The core component of the event is the capacity development strategy session, which focuses on translating advanced climate–water risk intelligence into routine institutional use across the HKH. Despite the availability of advanced hydrological modelling, Earth Observation (EO), and risk analytics, integrating these tools into sectors like hydropower, agriculture, and disaster risk management remains a challenge.

Building on climate–water scenarios and risk layers developed by ICIMOD and Tsinghua University, the workshop will:

  • identify practical pathways for adopting these tools.
  • develop a framework for institutional capacity.
  • refine the operational vision for the HKH Hydroclimate Cloud Exchange (H2CX) as a shared, cloud-based service for trusted data and sector-specific decision tools, ensuring scaled uptake by national institutions.

Objectives

  • Finalise near-complete drafts of the Indus and YBJ basin assessments for editorial processing and publication.
  • Strengthen cross-chapter coordination and harmonisation, methods, terminology, figures, and cross-cutting themes.
  • Engage partners in China and from the region for structured learning on decision-ready climate–water risk intelligence, focusing on uptake pathways, H2CX service functions, and capacity architecture for routine sector use.
  • Consolidate the publication timeline and agree on a coordinated engagement approach leading up to the 2026 UN Water Conference.

Expected outputs:

  • Consolidated, near-final draft manuscripts for both basin assessments, ready for internal review and editorial compilation.
  • A comprehensive package ensuring alignment on methods, definitions, cross-references, figures, maps, and narrative flow.
  • A concise capacity and uptake outputs package from the strategy workshop, covering priority sector use cases, key institutional uptake barriers/enablers, country adoption pathway briefs with “last mile” integration steps.
  • Agreed publication roadmap (review, graphics, layout, and editorial steps) and 2026 engagement plan toward UN policy fora, including the UN Water Conference.

Funding and acknowledgements

This series is organised by ICIMOD’s River Basins intervention under the Cryosphere and Water Risks in the Climate and Environment Risks Strategic Group.
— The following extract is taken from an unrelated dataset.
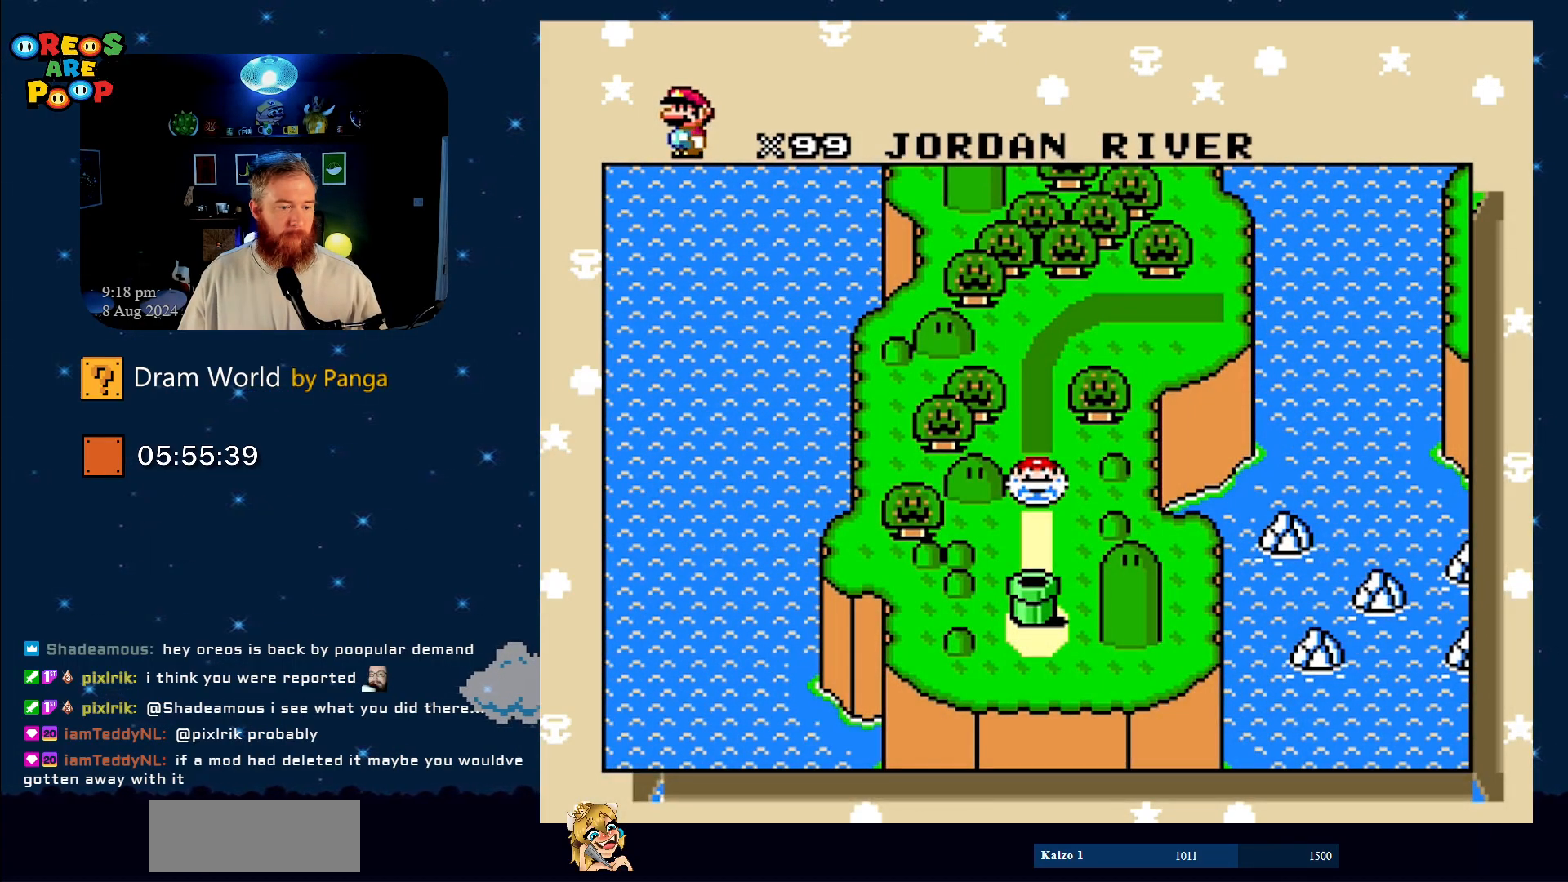
{"buttons": [], "events": []}
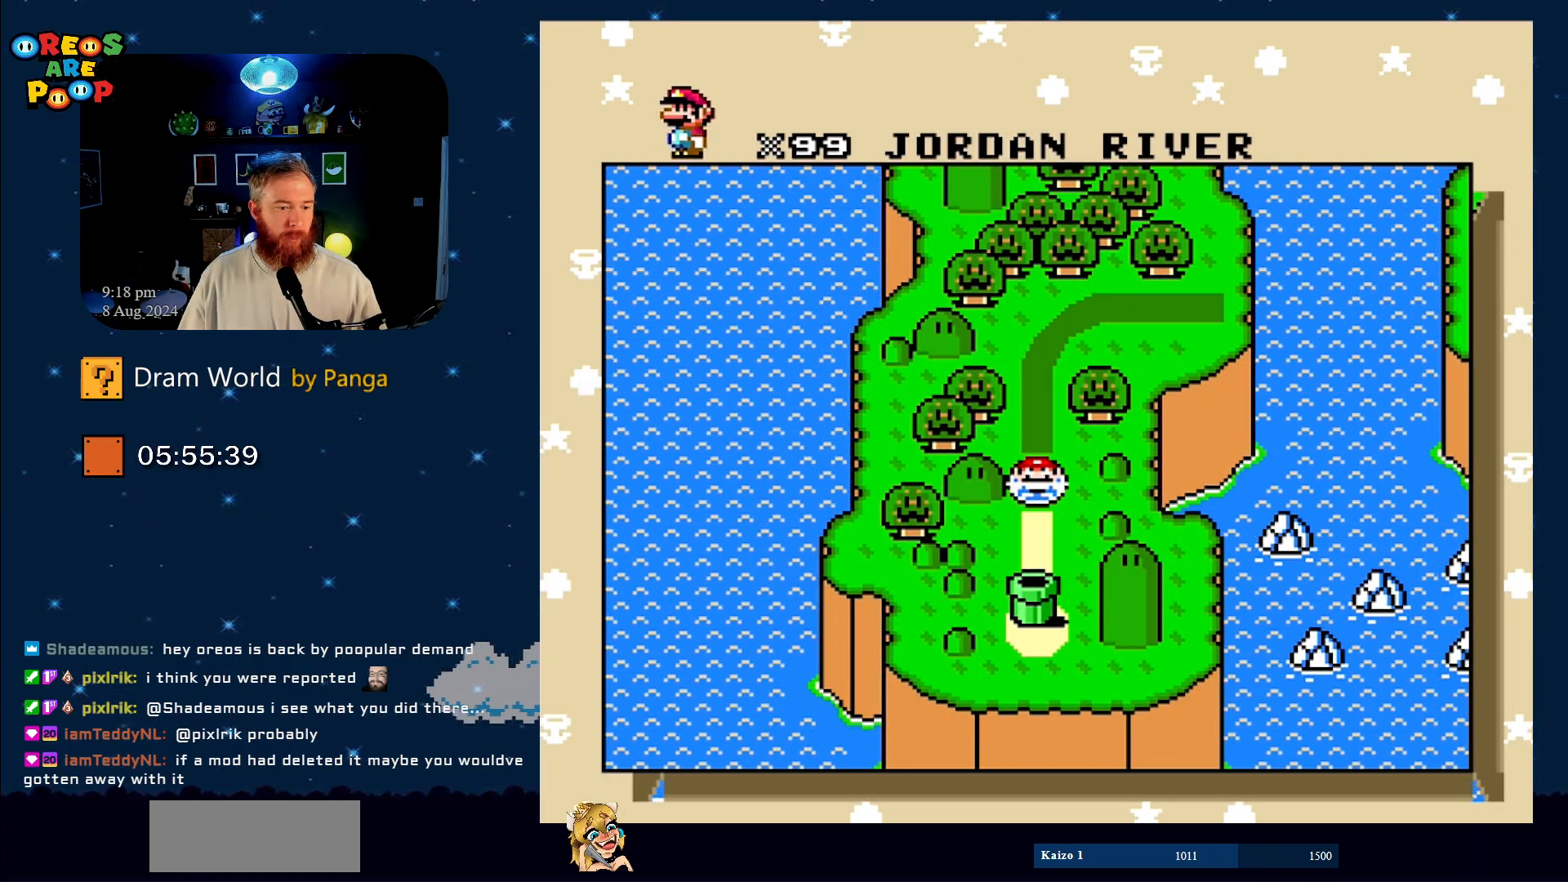
{"buttons": [], "events": [[433, "B", "down"], [483, "B", "up"]]}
The series is supported by the Swiss Agency for Development and Cooperation (SDC), the Swedish International Development Cooperation Agency (SIDA) through the TROSA Phase-2 project, with in-kind contributions from participating partners. ICIMOD gratefully acknowledges Tsinghua University for hosting the full series in Beijing.

Background

ICIMOD’s River Basins intervention supports riparian partners across the Hindu Kush Himalaya (HKH) to strengthen climate resilience and transboundary cooperation through co-produced, policy-relevant basin knowledge products. Under RRB, basin networks are advancing collaborative science–policy processes to synthesize evidence, identify shared risks, and enable informed dialogue and action across upstream–downstream contexts. Within this framework, the Upper Indus Basin Network (UIBN) and the Yarlung Zangbo–Brahmaputra–Jamuna Basin Network (YBJBN) are co-producing basin assessments to consolidate the best available science on climate–cryosphere–hydrology dynamics, hazards and vulnerability, ecosystem services, and governance and cooperation needs. These assessments are designed to support practical decision-making, strengthen risk-informed planning, and provide a shared evidence base for regional learning and cooperation.